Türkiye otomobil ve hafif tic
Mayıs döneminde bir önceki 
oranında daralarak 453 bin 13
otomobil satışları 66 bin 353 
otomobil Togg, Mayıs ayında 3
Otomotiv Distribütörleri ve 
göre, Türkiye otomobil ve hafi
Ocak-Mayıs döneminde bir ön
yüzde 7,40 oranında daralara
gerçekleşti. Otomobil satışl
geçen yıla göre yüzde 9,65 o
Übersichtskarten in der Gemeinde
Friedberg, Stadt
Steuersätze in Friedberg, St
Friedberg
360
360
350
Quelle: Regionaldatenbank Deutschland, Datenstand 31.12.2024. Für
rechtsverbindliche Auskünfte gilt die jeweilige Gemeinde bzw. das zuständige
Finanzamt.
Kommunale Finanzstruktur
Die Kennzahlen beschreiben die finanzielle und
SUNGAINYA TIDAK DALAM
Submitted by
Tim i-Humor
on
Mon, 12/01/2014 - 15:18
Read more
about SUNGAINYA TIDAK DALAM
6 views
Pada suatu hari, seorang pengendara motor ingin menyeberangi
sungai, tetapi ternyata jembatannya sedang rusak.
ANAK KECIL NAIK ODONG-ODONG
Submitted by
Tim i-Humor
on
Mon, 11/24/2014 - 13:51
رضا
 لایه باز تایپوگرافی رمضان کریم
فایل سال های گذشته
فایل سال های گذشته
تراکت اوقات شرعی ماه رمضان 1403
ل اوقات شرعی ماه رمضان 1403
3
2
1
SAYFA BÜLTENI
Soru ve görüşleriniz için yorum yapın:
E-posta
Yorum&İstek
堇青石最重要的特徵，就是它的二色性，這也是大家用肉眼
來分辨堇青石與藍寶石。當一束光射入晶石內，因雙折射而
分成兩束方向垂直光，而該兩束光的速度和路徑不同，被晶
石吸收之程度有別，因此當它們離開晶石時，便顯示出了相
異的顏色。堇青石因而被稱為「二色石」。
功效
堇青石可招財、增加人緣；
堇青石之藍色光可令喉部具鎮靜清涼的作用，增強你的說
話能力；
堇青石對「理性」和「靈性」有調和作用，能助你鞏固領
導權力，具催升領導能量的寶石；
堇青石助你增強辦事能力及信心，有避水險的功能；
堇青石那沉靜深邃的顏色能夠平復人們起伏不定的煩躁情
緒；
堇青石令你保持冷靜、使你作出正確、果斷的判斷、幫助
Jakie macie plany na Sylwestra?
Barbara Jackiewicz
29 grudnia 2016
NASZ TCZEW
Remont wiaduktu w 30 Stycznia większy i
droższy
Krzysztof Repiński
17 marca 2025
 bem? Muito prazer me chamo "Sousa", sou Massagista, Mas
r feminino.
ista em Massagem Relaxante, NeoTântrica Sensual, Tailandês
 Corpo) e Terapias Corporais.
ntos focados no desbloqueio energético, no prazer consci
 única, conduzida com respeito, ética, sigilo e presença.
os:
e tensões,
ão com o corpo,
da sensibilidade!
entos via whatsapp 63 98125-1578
--
__Instruction__
Transcribe every line of the records above, keeping each one as it is.

__Exercise result__
Türkiye otomobil ve hafif tic
Mayıs döneminde bir önceki 
oranında daralarak 453 bin 13
otomobil satışları 66 bin 353 
otomobil Togg, Mayıs ayında 3
Otomotiv Distribütörleri ve 
göre, Türkiye otomobil ve hafi
Ocak-Mayıs döneminde bir ön
yüzde 7,40 oranında daralara
gerçekleşti. Otomobil satışl
geçen yıla göre yüzde 9,65 o
Übersichtskarten in der Gemeinde
Friedberg, Stadt
Steuersätze in Friedberg, St
Friedberg
360
360
350
Quelle: Regionaldatenbank Deutschland, Datenstand 31.12.2024. Für
rechtsverbindliche Auskünfte gilt die jeweilige Gemeinde bzw. das zuständige
Finanzamt.
Kommunale Finanzstruktur
Die Kennzahlen beschreiben die finanzielle und
SUNGAINYA TIDAK DALAM
Submitted by
Tim i-Humor
on
Mon, 12/01/2014 - 15:18
Read more
about SUNGAINYA TIDAK DALAM
6 views
Pada suatu hari, seorang pengendara motor ingin menyeberangi
sungai, tetapi ternyata jembatannya sedang rusak.
ANAK KECIL NAIK ODONG-ODONG
Submitted by
Tim i-Humor
on
Mon, 11/24/2014 - 13:51
رضا
 لایه باز تایپوگرافی رمضان کریم
فایل سال های گذشته
فایل سال های گذشته
تراکت اوقات شرعی ماه رمضان 1403
ل اوقات شرعی ماه رمضان 1403
3
2
1
SAYFA BÜLTENI
Soru ve görüşleriniz için yorum yapın:
E-posta
Yorum&İstek
堇青石最重要的特徵，就是它的二色性，這也是大家用肉眼
來分辨堇青石與藍寶石。當一束光射入晶石內，因雙折射而
分成兩束方向垂直光，而該兩束光的速度和路徑不同，被晶
石吸收之程度有別，因此當它們離開晶石時，便顯示出了相
異的顏色。堇青石因而被稱為「二色石」。
功效
堇青石可招財、增加人緣；
堇青石之藍色光可令喉部具鎮靜清涼的作用，增強你的說
話能力；
堇青石對「理性」和「靈性」有調和作用，能助你鞏固領
導權力，具催升領導能量的寶石；
堇青石助你增強辦事能力及信心，有避水險的功能；
堇青石那沉靜深邃的顏色能夠平復人們起伏不定的煩躁情
緒；
堇青石令你保持冷靜、使你作出正確、果斷的判斷、幫助
Jakie macie plany na Sylwestra?
Barbara Jackiewicz
29 grudnia 2016
NASZ TCZEW
Remont wiaduktu w 30 Stycznia większy i
droższy
Krzysztof Repiński
17 marca 2025
 bem? Muito prazer me chamo "Sousa", sou Massagista, Mas
r feminino.
ista em Massagem Relaxante, NeoTântrica Sensual, Tailandês
 Corpo) e Terapias Corporais.
ntos focados no desbloqueio energético, no prazer consci
 única, conduzida com respeito, ética, sigilo e presença.
os:
e tensões,
ão com o corpo,
da sensibilidade!
entos via whatsapp 63 98125-1578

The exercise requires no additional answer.